The project, which is part of the National Cancer Institute's Innovative Molecular Analysis Technologies program, will build on previous work by Brock's team, examining the role of intratumor heterogeneity in treatment.
The National Cancer Institute (NCI) has awarded Amy Brock, an assistant professor in the Department of Biomedical Engineering, and her team with a three-year grant to develop a novel cell barcoding platform for the monitoring and isolation of specific cell lineages within large, highly heterogeneous populations.

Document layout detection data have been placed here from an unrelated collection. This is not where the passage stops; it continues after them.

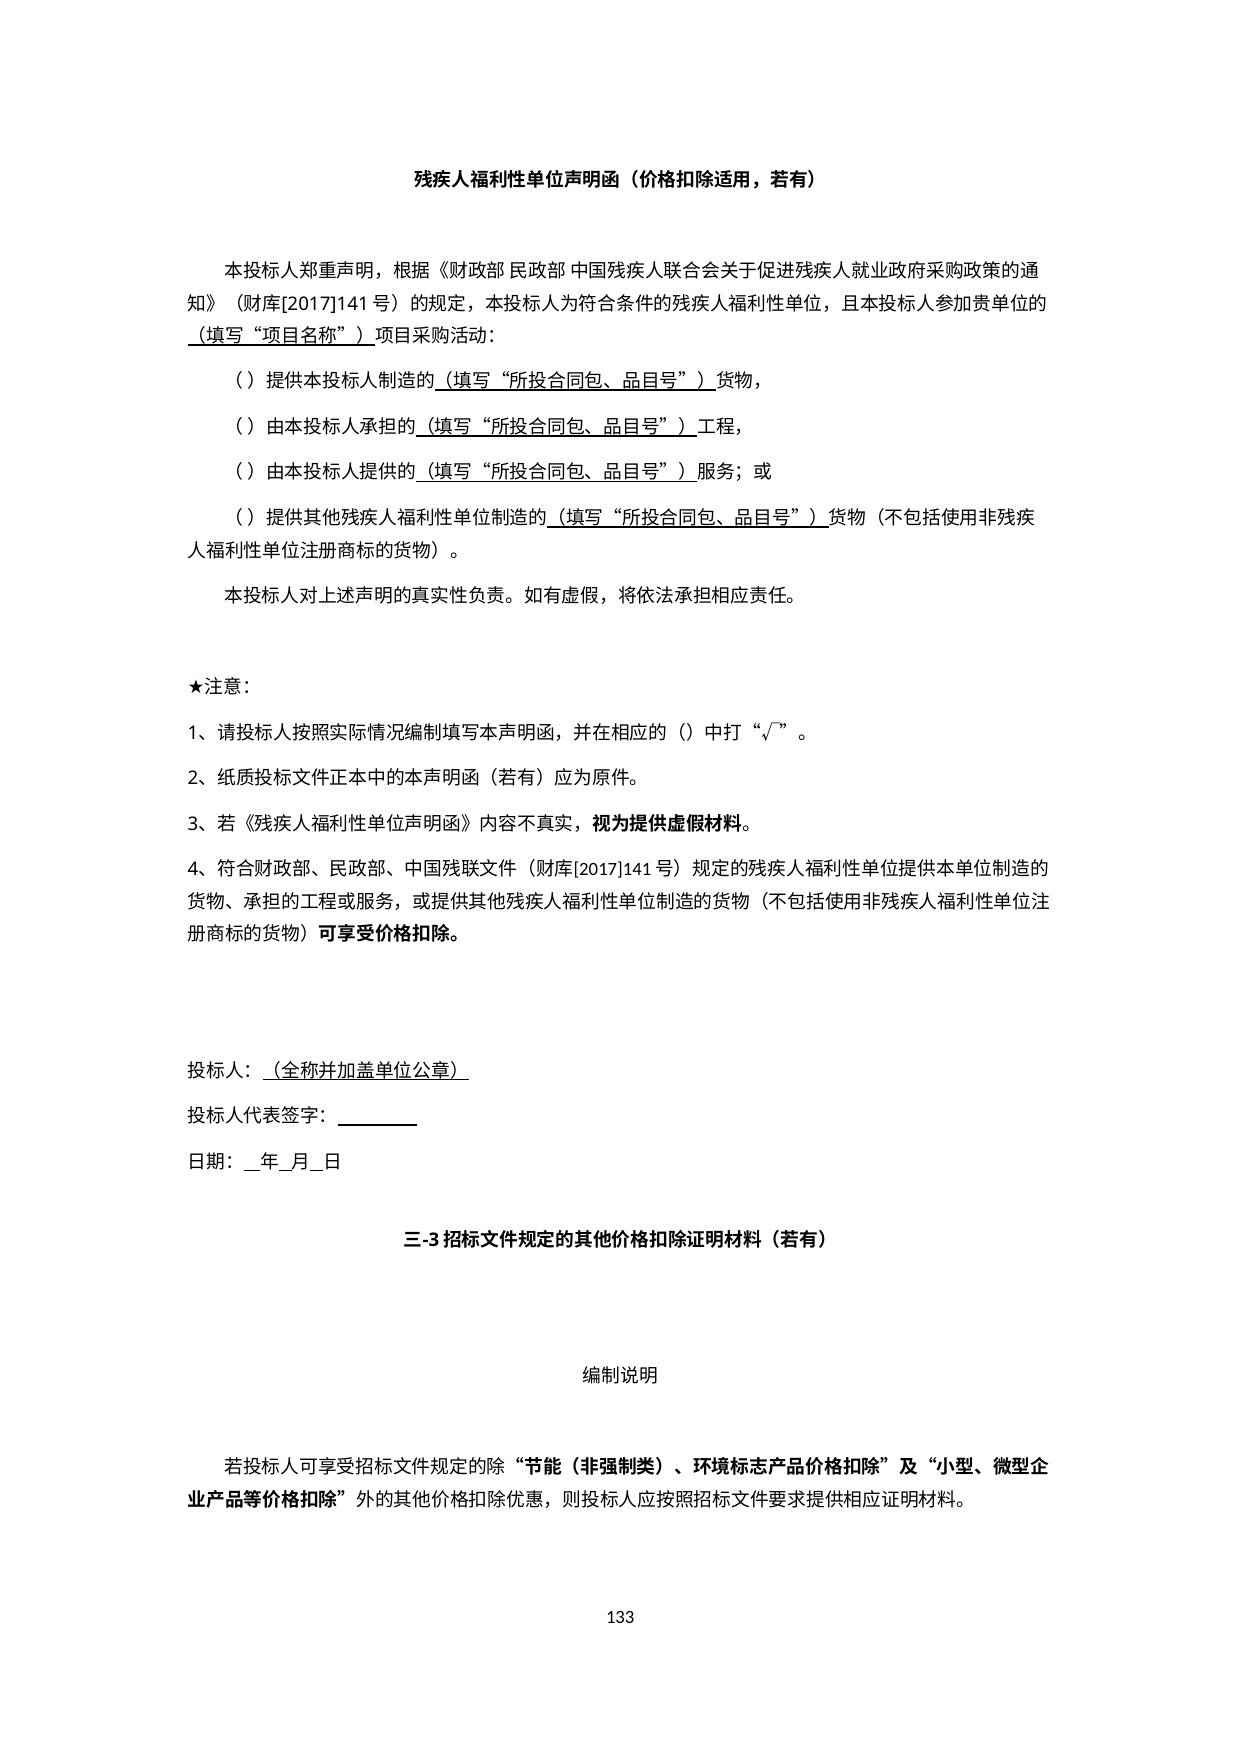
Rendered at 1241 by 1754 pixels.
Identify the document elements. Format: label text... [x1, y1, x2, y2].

text 2、纸质投标文件正本中的本声明函（若有）应为原件。 [187, 760, 1053, 793]
text 1、请投标人按照实际情况编制填写本声明函，并在相应的（）中打“√”。 [187, 715, 1053, 747]
text 三-3招标文件规定的其他价格扣除证明材料（若有） [187, 1189, 1053, 1254]
text 3、若《残疾人福利性单位声明函》内容不真实，视为提供虚假材料。 [187, 806, 1053, 838]
text 本投标人郑重声明，根据《财政部 民政部 中国残疾人联合会关于促进残疾人就业政府采购政策的通知》（财库[2017]141号）的规定，本投标人为符合条件的残疾人福利性单位，且本投标人参加贵单位的（填写“项目名称”）项目采购活动： [187, 253, 1053, 351]
text ★注意： [187, 669, 1053, 702]
text 4、符合财政部、民政部、中国残联文件（财库[2017]141号）规定的残疾人福利性单位提供本单位制造的货物、承担的工程或服务，或提供其他残疾人福利性单位制造的货物（不包括使用非残疾人福利性单位注册商标的货物）可享受价格扣除。 [187, 851, 1053, 949]
text （ ）由本投标人提供的（填写“所投合同包、品目号”）服务；或 [187, 454, 1053, 487]
text 投标人代表签字： [187, 1098, 1053, 1131]
text 投标人：（全称并加盖单位公章） [187, 1053, 1053, 1085]
text 编制说明 [187, 1358, 1053, 1391]
text （ ）由本投标人承担的（填写“所投合同包、品目号”）工程， [187, 409, 1053, 442]
text （ ）提供本投标人制造的（填写“所投合同包、品目号”）货物， [187, 363, 1053, 396]
text 日期： 年 月 日 [187, 1144, 1053, 1176]
text （ ）提供其他残疾人福利性单位制造的（填写“所投合同包、品目号”）货物（不包括使用非残疾人福利性单位注册商标的货物）。 [187, 500, 1053, 565]
text 若投标人可享受招标文件规定的除“节能（非强制类）、环境标志产品价格扣除”及“小型、微型企业产品等价格扣除”外的其他价格扣除优惠，则投标人应按照招标文件要求提供相应证明材料。 [187, 1449, 1053, 1514]
text 本投标人对上述声明的真实性负责。如有虚假，将依法承担相应责任。 [187, 578, 1053, 611]
text 残疾人福利性单位声明函（价格扣除适用，若有） [187, 162, 1053, 194]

This project will build on previous work by Brock’s team, examining the role of intratumor heterogeneity in treatment. Tumors consist of 100 million to 1 trillion cells that vary at the genetic and epigenetic (gene expression) level. Individual cells respond differently to drug treatments. It is crucial to understand how these heterogeneous populations change over time, to better match treatments to patient tumors and to understand and avoid the emergence of chemotherapy-resistant cell populations.
Current approaches use DNA barcodes, unique random sequence tags, as heritable markers within cell populations. These tags can be quantified by next-generation DNA sequencing to track the dynamics of cell lineages. However, this approach is limited in that specific lineages of interest cannot be identified and isolated from the bulk population for downstream analyses.
The Brock Lab is developing a synthetic biology platform to control gene expression in individual lineages of interest. Activation of a lineage-specific reporter enables purification of one or more selected lineages (for example, a subpopulation with high resistance to a first-line chemotherapeutic) for further study. The NCI funds will allow the Brock team to further test and refine this platform in normal and cancerous cells under various evolutionary pressures and chemotherapeutic treatments.
The project will be part of the Innovative Molecular Analysis Technologies (IMAT) program at the NCI. The IMAT initiative identifies and supports the development of entirely novel next-generation technologies with the potential to transform cancer research and treatment.